February 22, 2015, 9:00 p.m. (EST), HBO
Something that gets lost among all the politicization and rhetoric that drowns any discussion of abortion is what a deeply personal experience abortion actually is, for the woman involved, and sometimes for all of the people around her. Girls has gone in many different directions when it has brought up abortion, but those directions are always considered from a character perspective, the reactions always stemming from who the woman is and the circumstances that lead to her situation. That “Close-up” has a sad and somewhat bittersweet tone over its abortion storyline stems from how Adam and Mimi-Rose react to the situation, from what each of them is feeling in the moment, and from what they learn about themselves, and each other, by going through this experience.
Mimi-Rose realized she was pregnant, knew she needed an abortion, and got one, accompanied by her friend Sue Ellen Garth. That she mentions it to Ada at all is a sign in her mind of how much she trusts him and how close she feels to him. When Adam finds out, he flips out into the sort of rage only Adam can muster, for reasons he cannot even really articulate. It’s not that he wanted a baby, necessarily, but that he would like to have been consulted. Or maybe not even that, but that he would like to feel like he has some relevance in Mimi-Rose’s life, that she needs him in some way. Coming off his relationship with Hannah, which had as its main feature a crippling co-dependence, Adam is threatened by the deeply independent Mimi-Rose, and his insecurities start to flare up. This plotline comes to a fairly lovely conclusion for the two, basically amounting to the idea that there is a difference between being wanted and being needed, and that maybe the former can be relationship-sustaining in its own way, but its hard not to be bothered by some things about it.

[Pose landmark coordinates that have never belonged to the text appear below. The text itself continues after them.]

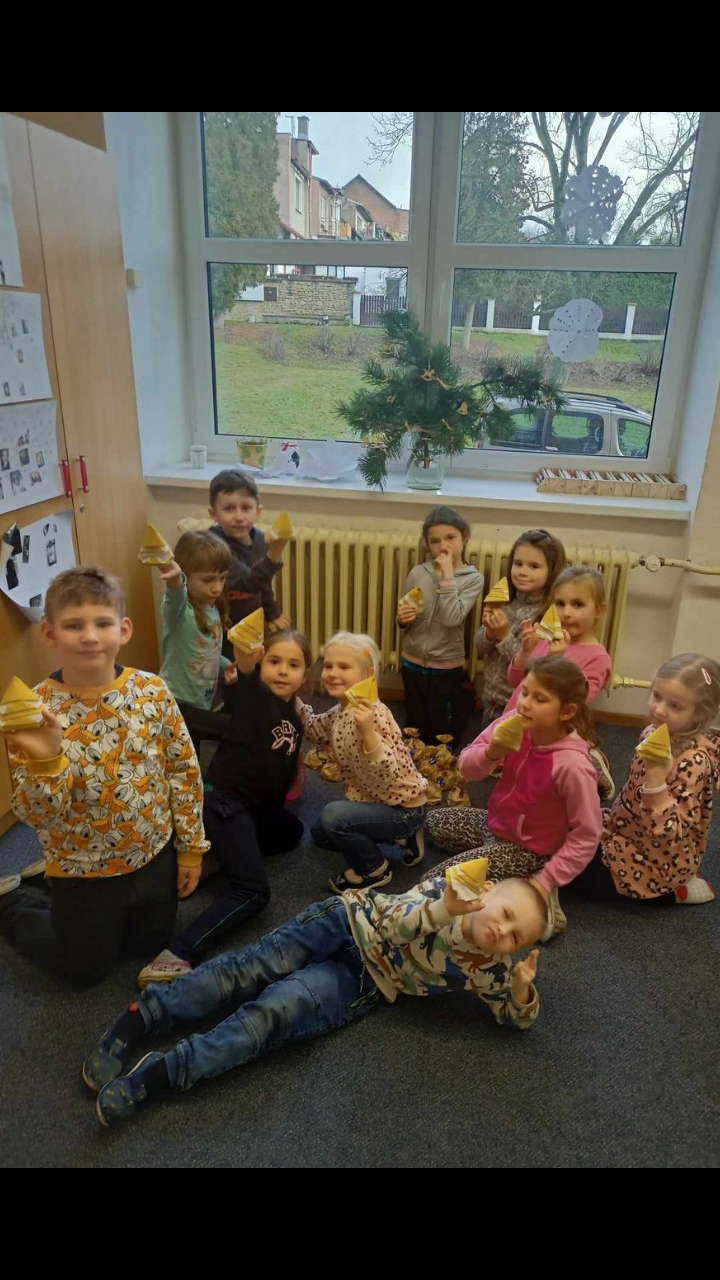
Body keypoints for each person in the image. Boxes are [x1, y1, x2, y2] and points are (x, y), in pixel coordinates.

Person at [82, 872, 548, 1126]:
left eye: (516, 938)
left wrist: (521, 989)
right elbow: (394, 924)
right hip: (346, 921)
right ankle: (141, 1016)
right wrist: (444, 908)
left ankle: (163, 1073)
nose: (503, 932)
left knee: (275, 1013)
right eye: (507, 914)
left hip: (363, 981)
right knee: (246, 971)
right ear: (487, 892)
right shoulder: (448, 890)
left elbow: (514, 1018)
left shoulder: (490, 968)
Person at [0, 567, 207, 986]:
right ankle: (11, 901)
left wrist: (190, 849)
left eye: (102, 623)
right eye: (74, 626)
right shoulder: (35, 711)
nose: (90, 636)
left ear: (123, 629)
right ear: (49, 633)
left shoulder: (153, 691)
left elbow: (183, 772)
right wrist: (47, 759)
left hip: (153, 854)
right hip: (82, 869)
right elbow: (37, 814)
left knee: (147, 945)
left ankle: (48, 885)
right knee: (83, 971)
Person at [137, 630, 311, 987]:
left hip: (256, 808)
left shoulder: (293, 719)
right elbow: (245, 676)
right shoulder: (255, 697)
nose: (282, 671)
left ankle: (218, 854)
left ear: (305, 676)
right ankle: (178, 953)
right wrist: (245, 665)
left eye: (293, 665)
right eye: (274, 662)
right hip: (224, 803)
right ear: (261, 665)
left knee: (293, 830)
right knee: (253, 891)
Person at [426, 656, 603, 939]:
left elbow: (587, 835)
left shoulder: (572, 766)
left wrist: (545, 881)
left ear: (567, 711)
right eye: (525, 692)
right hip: (496, 825)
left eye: (540, 699)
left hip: (529, 851)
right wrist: (491, 752)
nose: (525, 703)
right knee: (430, 823)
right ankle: (507, 880)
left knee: (434, 885)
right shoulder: (514, 721)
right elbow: (466, 768)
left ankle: (538, 893)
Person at [572, 653, 720, 906]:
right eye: (657, 696)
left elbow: (671, 834)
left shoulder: (694, 764)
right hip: (626, 829)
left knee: (583, 878)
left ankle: (674, 892)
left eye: (675, 706)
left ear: (699, 713)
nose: (659, 709)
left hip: (658, 860)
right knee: (568, 833)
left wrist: (657, 781)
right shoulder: (653, 732)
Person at [301, 633, 428, 892]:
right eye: (328, 665)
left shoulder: (374, 715)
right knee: (321, 833)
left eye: (344, 667)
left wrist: (369, 733)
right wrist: (291, 698)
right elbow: (313, 729)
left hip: (404, 809)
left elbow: (388, 771)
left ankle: (374, 870)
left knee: (334, 817)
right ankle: (403, 838)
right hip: (376, 800)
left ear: (368, 674)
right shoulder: (341, 710)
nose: (333, 673)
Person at [397, 506, 484, 747]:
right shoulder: (418, 572)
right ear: (427, 544)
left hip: (446, 664)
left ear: (464, 537)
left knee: (441, 725)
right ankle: (413, 758)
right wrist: (402, 619)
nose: (443, 546)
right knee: (415, 719)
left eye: (450, 538)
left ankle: (441, 759)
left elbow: (452, 618)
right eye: (435, 541)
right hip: (412, 659)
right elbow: (404, 615)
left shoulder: (473, 579)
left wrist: (447, 576)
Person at [208, 468, 290, 714]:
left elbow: (263, 584)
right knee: (231, 672)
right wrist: (275, 554)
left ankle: (252, 710)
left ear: (258, 511)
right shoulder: (216, 545)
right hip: (225, 625)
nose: (239, 517)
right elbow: (248, 582)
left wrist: (271, 612)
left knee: (254, 666)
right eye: (229, 508)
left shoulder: (259, 540)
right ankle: (231, 714)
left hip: (252, 617)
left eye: (246, 508)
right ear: (214, 513)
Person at [475, 528, 566, 727]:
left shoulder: (547, 616)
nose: (523, 572)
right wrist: (489, 632)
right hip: (491, 699)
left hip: (518, 706)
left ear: (552, 572)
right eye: (518, 564)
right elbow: (480, 647)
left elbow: (531, 665)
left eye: (534, 566)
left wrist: (503, 635)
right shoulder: (506, 603)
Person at [157, 530, 237, 753]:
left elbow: (207, 650)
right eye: (208, 580)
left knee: (192, 754)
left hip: (201, 700)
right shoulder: (180, 613)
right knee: (230, 732)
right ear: (185, 575)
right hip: (176, 702)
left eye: (222, 578)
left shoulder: (211, 607)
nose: (217, 587)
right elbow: (175, 597)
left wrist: (224, 665)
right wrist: (175, 581)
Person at [505, 566, 611, 711]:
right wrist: (525, 652)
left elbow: (575, 704)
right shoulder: (545, 639)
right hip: (514, 718)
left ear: (599, 610)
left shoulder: (598, 659)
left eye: (578, 604)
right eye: (560, 603)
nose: (566, 613)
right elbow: (514, 680)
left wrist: (554, 661)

To begin with, it isn’t necessarily clear why Girls decided Adam needed to learn this lesson at this time. It’s the sort of lesson any of the main players could use a better understanding of, but Adam, freshly unburdened of his commitment to Hannah, is at a weird place in his arc for his insecurities about someone needing him to be flaring up. Adam Driver and Gillian Jacobs are both great performers doing exemplary work here, but I was still somewhat surprised that at this point in the season, and in their relationship, a large swath of an episode that otherwise felt like filler was being given over to these two characters in this way. Similarly, Ray’s growing frustration with municipal decision-making is a generally fine story that I am reasonably interested in watching play out, but I often find it odd that we spend time with Ray holding a model while we have basically no idea, what, say, Jessa is up to this season.
This season seems interested in appearing to make bold, status-quo altering shifts, while actually doing nothing of the sort. Hannah’s time at Iowa was more of a trip than anything. We saw Jessa last week, furious at Hannah while Hannah was furious at her, yet here the two sit side by side because the plot wanted (because it certainly didn’t need) them to. All of these things can be explained away by the passage of time or by off-screen occurrences, and I don’t mind the show asking us to bear a little of that weight. My problem arrives when the show expects us to bear all of that weight, all of the time, so that it can use the characters basically however it wants to with no consequences, expecting audiences to justify random shifts in behavior for themselves.
Again, this show works well in little moments, and while Adam and Mimi-Rose’s subplot is problematic from a larger perspective, it does largely work as the sort of slice-of-life story this show tells well. I just begin to worry, usually around this point in a season of Girls, if all the slices will add up to more than the sum of their parts.
- “I’m very skeptical of people who want to ‘help others.’ There’s always some hidden agenda.”
I just begin to worry, usually around this point in a season of Girls, if all the slices will add up to more than the sum of their parts.